Task directions - Set down all of the entries below exactly, and omit the pictures.

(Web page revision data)
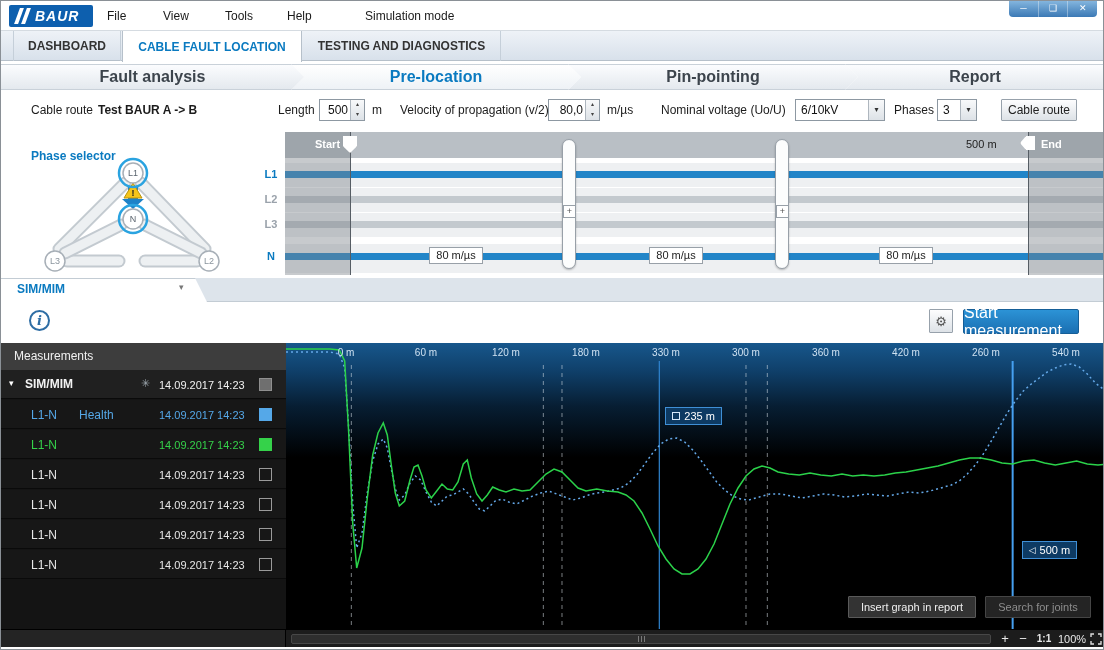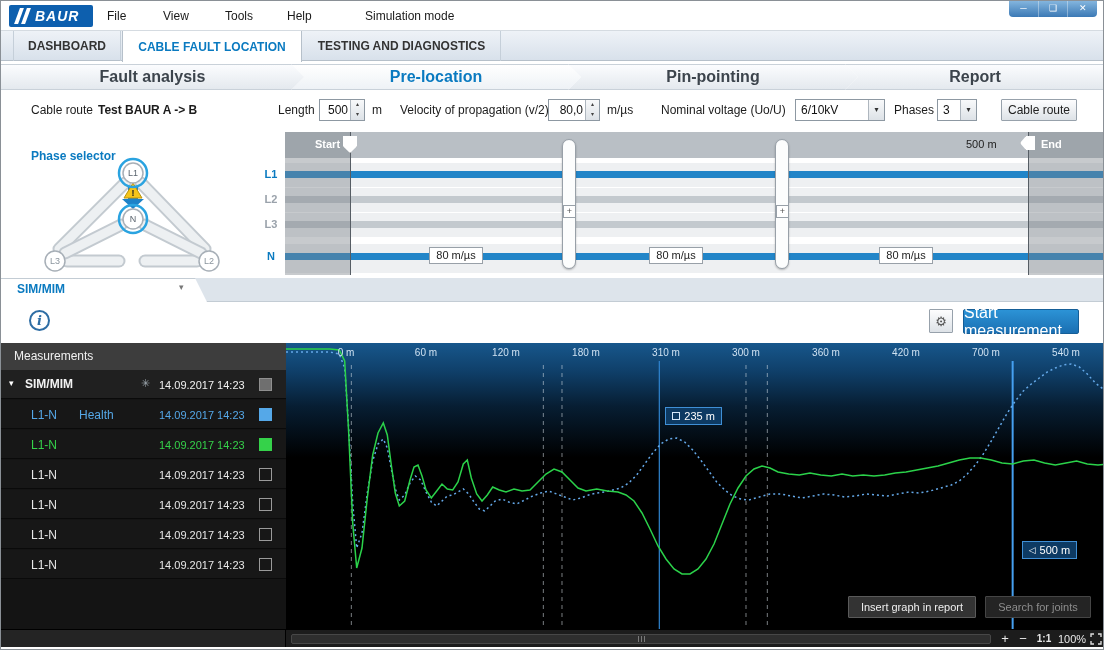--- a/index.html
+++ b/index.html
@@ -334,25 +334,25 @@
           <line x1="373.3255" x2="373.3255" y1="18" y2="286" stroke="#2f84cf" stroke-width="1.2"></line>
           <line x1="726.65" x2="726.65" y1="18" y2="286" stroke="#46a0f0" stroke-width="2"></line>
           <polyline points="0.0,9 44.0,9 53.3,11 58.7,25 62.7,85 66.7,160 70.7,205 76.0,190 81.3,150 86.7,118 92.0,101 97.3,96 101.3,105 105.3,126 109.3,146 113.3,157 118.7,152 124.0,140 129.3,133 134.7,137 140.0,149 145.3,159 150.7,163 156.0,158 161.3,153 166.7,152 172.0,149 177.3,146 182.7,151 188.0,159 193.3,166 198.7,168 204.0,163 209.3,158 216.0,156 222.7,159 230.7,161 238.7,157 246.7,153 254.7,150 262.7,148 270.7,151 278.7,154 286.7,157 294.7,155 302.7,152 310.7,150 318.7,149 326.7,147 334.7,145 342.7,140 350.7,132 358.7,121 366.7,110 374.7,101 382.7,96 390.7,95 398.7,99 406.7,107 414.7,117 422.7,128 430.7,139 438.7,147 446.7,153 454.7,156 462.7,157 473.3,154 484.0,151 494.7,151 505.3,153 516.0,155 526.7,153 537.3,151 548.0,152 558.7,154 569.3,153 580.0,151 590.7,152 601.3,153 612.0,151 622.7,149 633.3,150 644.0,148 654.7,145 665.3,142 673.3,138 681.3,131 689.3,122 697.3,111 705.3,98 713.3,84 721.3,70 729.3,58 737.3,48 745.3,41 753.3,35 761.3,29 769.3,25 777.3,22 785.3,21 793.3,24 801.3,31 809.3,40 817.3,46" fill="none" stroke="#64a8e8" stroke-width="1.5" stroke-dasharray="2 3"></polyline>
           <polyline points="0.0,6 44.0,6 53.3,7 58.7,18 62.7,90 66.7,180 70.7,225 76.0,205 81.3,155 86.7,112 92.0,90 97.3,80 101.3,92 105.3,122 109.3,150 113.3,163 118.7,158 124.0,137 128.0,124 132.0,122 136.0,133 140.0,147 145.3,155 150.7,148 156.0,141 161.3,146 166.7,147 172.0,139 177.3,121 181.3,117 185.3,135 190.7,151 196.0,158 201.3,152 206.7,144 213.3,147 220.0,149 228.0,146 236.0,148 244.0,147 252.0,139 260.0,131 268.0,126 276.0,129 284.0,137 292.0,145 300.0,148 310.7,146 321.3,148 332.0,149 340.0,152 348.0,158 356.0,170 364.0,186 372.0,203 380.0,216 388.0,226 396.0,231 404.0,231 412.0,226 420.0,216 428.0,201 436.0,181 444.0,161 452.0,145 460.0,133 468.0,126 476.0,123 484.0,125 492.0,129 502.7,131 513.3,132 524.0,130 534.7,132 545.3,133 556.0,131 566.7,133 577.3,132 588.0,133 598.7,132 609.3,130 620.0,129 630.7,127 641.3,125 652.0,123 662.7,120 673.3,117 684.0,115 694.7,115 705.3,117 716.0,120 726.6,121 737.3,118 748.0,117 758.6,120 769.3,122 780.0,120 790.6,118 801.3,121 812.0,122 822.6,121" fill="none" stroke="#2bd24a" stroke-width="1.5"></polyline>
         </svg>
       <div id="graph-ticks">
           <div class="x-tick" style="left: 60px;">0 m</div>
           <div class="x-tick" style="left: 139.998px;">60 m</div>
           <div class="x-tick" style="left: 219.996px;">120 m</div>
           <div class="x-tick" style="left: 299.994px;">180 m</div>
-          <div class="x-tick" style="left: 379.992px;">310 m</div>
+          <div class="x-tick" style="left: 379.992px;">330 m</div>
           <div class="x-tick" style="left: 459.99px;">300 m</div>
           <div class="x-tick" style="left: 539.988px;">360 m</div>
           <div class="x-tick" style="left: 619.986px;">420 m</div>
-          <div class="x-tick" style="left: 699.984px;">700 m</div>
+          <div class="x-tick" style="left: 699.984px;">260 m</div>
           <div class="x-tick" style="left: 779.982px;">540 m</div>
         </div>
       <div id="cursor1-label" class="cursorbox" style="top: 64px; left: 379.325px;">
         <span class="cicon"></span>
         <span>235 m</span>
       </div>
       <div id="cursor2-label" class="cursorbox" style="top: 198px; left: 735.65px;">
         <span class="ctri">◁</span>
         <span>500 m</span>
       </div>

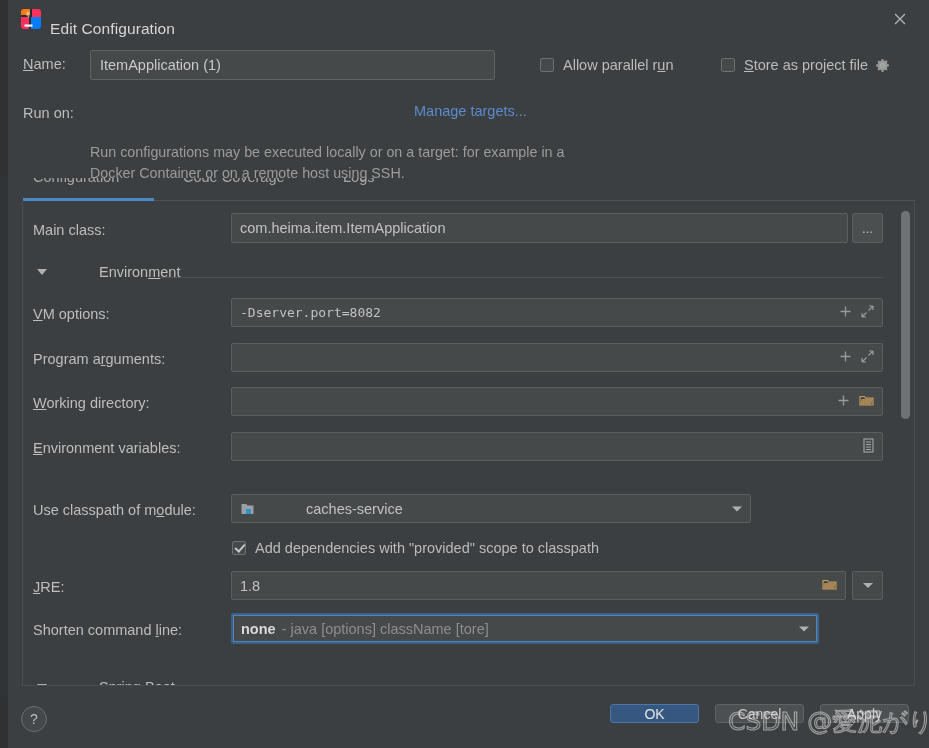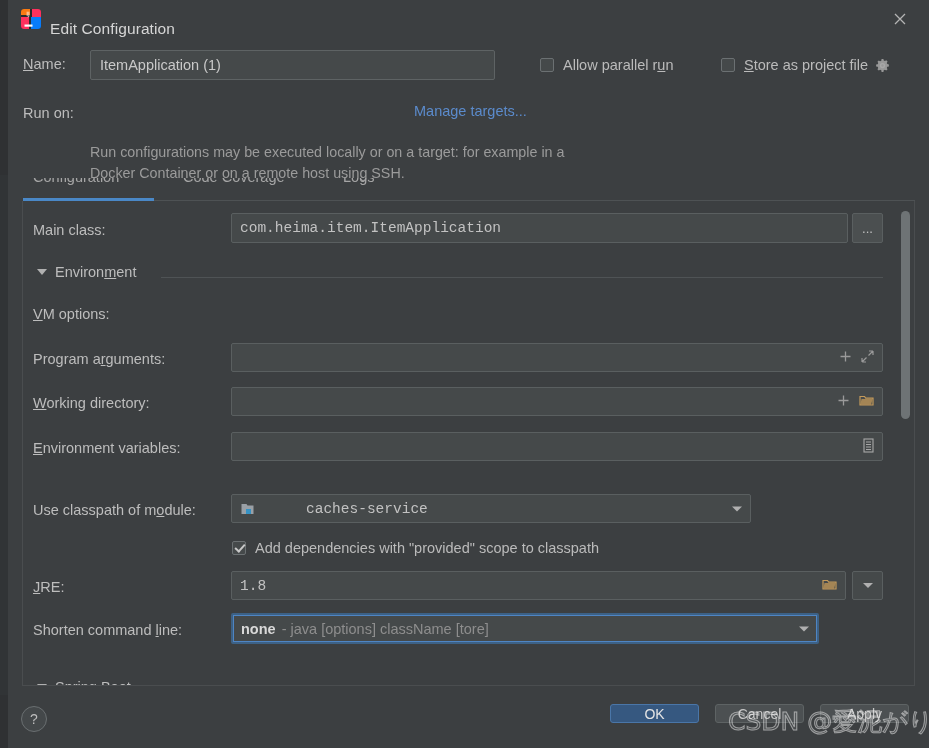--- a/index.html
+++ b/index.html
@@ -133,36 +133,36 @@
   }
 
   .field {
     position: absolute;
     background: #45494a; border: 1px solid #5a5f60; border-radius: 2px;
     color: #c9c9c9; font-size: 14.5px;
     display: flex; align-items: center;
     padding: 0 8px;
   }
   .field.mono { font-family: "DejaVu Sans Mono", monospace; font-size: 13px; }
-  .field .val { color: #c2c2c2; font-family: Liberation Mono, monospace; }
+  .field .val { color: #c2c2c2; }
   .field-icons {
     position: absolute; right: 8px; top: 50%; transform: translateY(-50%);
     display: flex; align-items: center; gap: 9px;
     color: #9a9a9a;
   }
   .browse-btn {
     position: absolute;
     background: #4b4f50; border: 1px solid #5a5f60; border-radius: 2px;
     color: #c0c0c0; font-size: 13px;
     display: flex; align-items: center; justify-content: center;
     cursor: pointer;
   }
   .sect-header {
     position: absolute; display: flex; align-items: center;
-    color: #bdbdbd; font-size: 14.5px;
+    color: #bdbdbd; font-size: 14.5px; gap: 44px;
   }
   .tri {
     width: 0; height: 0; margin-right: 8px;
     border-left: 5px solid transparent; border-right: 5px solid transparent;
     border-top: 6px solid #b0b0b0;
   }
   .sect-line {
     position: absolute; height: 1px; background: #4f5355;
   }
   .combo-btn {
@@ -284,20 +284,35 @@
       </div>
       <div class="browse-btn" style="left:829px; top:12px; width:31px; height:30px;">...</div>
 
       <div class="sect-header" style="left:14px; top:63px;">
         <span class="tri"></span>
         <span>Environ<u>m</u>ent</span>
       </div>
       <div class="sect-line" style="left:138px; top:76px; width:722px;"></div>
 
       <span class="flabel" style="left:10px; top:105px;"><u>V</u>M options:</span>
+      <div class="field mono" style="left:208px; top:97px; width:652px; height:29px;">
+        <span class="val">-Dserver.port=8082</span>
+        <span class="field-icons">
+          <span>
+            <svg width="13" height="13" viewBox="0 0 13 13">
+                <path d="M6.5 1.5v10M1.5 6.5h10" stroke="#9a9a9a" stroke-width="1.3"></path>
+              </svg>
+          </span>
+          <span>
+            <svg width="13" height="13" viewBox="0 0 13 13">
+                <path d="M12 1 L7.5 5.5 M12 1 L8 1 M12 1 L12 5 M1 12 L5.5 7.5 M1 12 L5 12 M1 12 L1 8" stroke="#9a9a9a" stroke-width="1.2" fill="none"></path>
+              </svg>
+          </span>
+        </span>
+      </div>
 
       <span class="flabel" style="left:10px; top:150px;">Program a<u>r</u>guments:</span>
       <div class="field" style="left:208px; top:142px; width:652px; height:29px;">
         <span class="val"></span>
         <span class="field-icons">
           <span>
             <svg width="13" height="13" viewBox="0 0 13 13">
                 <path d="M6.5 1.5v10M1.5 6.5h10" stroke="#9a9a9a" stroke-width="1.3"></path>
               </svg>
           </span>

Solution -
--- a/index.html
+++ b/index.html
@@ -334,25 +334,25 @@
           <line x1="373.3255" x2="373.3255" y1="18" y2="286" stroke="#2f84cf" stroke-width="1.2"></line>
           <line x1="726.65" x2="726.65" y1="18" y2="286" stroke="#46a0f0" stroke-width="2"></line>
           <polyline points="0.0,9 44.0,9 53.3,11 58.7,25 62.7,85 66.7,160 70.7,205 76.0,190 81.3,150 86.7,118 92.0,101 97.3,96 101.3,105 105.3,126 109.3,146 113.3,157 118.7,152 124.0,140 129.3,133 134.7,137 140.0,149 145.3,159 150.7,163 156.0,158 161.3,153 166.7,152 172.0,149 177.3,146 182.7,151 188.0,159 193.3,166 198.7,168 204.0,163 209.3,158 216.0,156 222.7,159 230.7,161 238.7,157 246.7,153 254.7,150 262.7,148 270.7,151 278.7,154 286.7,157 294.7,155 302.7,152 310.7,150 318.7,149 326.7,147 334.7,145 342.7,140 350.7,132 358.7,121 366.7,110 374.7,101 382.7,96 390.7,95 398.7,99 406.7,107 414.7,117 422.7,128 430.7,139 438.7,147 446.7,153 454.7,156 462.7,157 473.3,154 484.0,151 494.7,151 505.3,153 516.0,155 526.7,153 537.3,151 548.0,152 558.7,154 569.3,153 580.0,151 590.7,152 601.3,153 612.0,151 622.7,149 633.3,150 644.0,148 654.7,145 665.3,142 673.3,138 681.3,131 689.3,122 697.3,111 705.3,98 713.3,84 721.3,70 729.3,58 737.3,48 745.3,41 753.3,35 761.3,29 769.3,25 777.3,22 785.3,21 793.3,24 801.3,31 809.3,40 817.3,46" fill="none" stroke="#64a8e8" stroke-width="1.5" stroke-dasharray="2 3"></polyline>
           <polyline points="0.0,6 44.0,6 53.3,7 58.7,18 62.7,90 66.7,180 70.7,225 76.0,205 81.3,155 86.7,112 92.0,90 97.3,80 101.3,92 105.3,122 109.3,150 113.3,163 118.7,158 124.0,137 128.0,124 132.0,122 136.0,133 140.0,147 145.3,155 150.7,148 156.0,141 161.3,146 166.7,147 172.0,139 177.3,121 181.3,117 185.3,135 190.7,151 196.0,158 201.3,152 206.7,144 213.3,147 220.0,149 228.0,146 236.0,148 244.0,147 252.0,139 260.0,131 268.0,126 276.0,129 284.0,137 292.0,145 300.0,148 310.7,146 321.3,148 332.0,149 340.0,152 348.0,158 356.0,170 364.0,186 372.0,203 380.0,216 388.0,226 396.0,231 404.0,231 412.0,226 420.0,216 428.0,201 436.0,181 444.0,161 452.0,145 460.0,133 468.0,126 476.0,123 484.0,125 492.0,129 502.7,131 513.3,132 524.0,130 534.7,132 545.3,133 556.0,131 566.7,133 577.3,132 588.0,133 598.7,132 609.3,130 620.0,129 630.7,127 641.3,125 652.0,123 662.7,120 673.3,117 684.0,115 694.7,115 705.3,117 716.0,120 726.6,121 737.3,118 748.0,117 758.6,120 769.3,122 780.0,120 790.6,118 801.3,121 812.0,122 822.6,121" fill="none" stroke="#2bd24a" stroke-width="1.5"></polyline>
         </svg>
       <div id="graph-ticks">
           <div class="x-tick" style="left: 60px;">0 m</div>
           <div class="x-tick" style="left: 139.998px;">60 m</div>
           <div class="x-tick" style="left: 219.996px;">120 m</div>
           <div class="x-tick" style="left: 299.994px;">180 m</div>
-          <div class="x-tick" style="left: 379.992px;">310 m</div>
+          <div class="x-tick" style="left: 379.992px;">330 m</div>
           <div class="x-tick" style="left: 459.99px;">300 m</div>
           <div class="x-tick" style="left: 539.988px;">360 m</div>
           <div class="x-tick" style="left: 619.986px;">420 m</div>
-          <div class="x-tick" style="left: 699.984px;">700 m</div>
+          <div class="x-tick" style="left: 699.984px;">260 m</div>
           <div class="x-tick" style="left: 779.982px;">540 m</div>
         </div>
       <div id="cursor1-label" class="cursorbox" style="top: 64px; left: 379.325px;">
         <span class="cicon"></span>
         <span>235 m</span>
       </div>
       <div id="cursor2-label" class="cursorbox" style="top: 198px; left: 735.65px;">
         <span class="ctri">◁</span>
         <span>500 m</span>
       </div>

--- a/index.html
+++ b/index.html
@@ -133,36 +133,36 @@
   }
 
   .field {
     position: absolute;
     background: #45494a; border: 1px solid #5a5f60; border-radius: 2px;
     color: #c9c9c9; font-size: 14.5px;
     display: flex; align-items: center;
     padding: 0 8px;
   }
   .field.mono { font-family: "DejaVu Sans Mono", monospace; font-size: 13px; }
-  .field .val { color: #c2c2c2; font-family: Liberation Mono, monospace; }
+  .field .val { color: #c2c2c2; }
   .field-icons {
     position: absolute; right: 8px; top: 50%; transform: translateY(-50%);
     display: flex; align-items: center; gap: 9px;
     color: #9a9a9a;
   }
   .browse-btn {
     position: absolute;
     background: #4b4f50; border: 1px solid #5a5f60; border-radius: 2px;
     color: #c0c0c0; font-size: 13px;
     display: flex; align-items: center; justify-content: center;
     cursor: pointer;
   }
   .sect-header {
     position: absolute; display: flex; align-items: center;
-    color: #bdbdbd; font-size: 14.5px;
+    color: #bdbdbd; font-size: 14.5px; gap: 44px;
   }
   .tri {
     width: 0; height: 0; margin-right: 8px;
     border-left: 5px solid transparent; border-right: 5px solid transparent;
     border-top: 6px solid #b0b0b0;
   }
   .sect-line {
     position: absolute; height: 1px; background: #4f5355;
   }
   .combo-btn {
@@ -284,20 +284,35 @@
       </div>
       <div class="browse-btn" style="left:829px; top:12px; width:31px; height:30px;">...</div>
 
       <div class="sect-header" style="left:14px; top:63px;">
         <span class="tri"></span>
         <span>Environ<u>m</u>ent</span>
       </div>
       <div class="sect-line" style="left:138px; top:76px; width:722px;"></div>
 
       <span class="flabel" style="left:10px; top:105px;"><u>V</u>M options:</span>
+      <div class="field mono" style="left:208px; top:97px; width:652px; height:29px;">
+        <span class="val">-Dserver.port=8082</span>
+        <span class="field-icons">
+          <span>
+            <svg width="13" height="13" viewBox="0 0 13 13">
+                <path d="M6.5 1.5v10M1.5 6.5h10" stroke="#9a9a9a" stroke-width="1.3"></path>
+              </svg>
+          </span>
+          <span>
+            <svg width="13" height="13" viewBox="0 0 13 13">
+                <path d="M12 1 L7.5 5.5 M12 1 L8 1 M12 1 L12 5 M1 12 L5.5 7.5 M1 12 L5 12 M1 12 L1 8" stroke="#9a9a9a" stroke-width="1.2" fill="none"></path>
+              </svg>
+          </span>
+        </span>
+      </div>
 
       <span class="flabel" style="left:10px; top:150px;">Program a<u>r</u>guments:</span>
       <div class="field" style="left:208px; top:142px; width:652px; height:29px;">
         <span class="val"></span>
         <span class="field-icons">
           <span>
             <svg width="13" height="13" viewBox="0 0 13 13">
                 <path d="M6.5 1.5v10M1.5 6.5h10" stroke="#9a9a9a" stroke-width="1.3"></path>
               </svg>
           </span>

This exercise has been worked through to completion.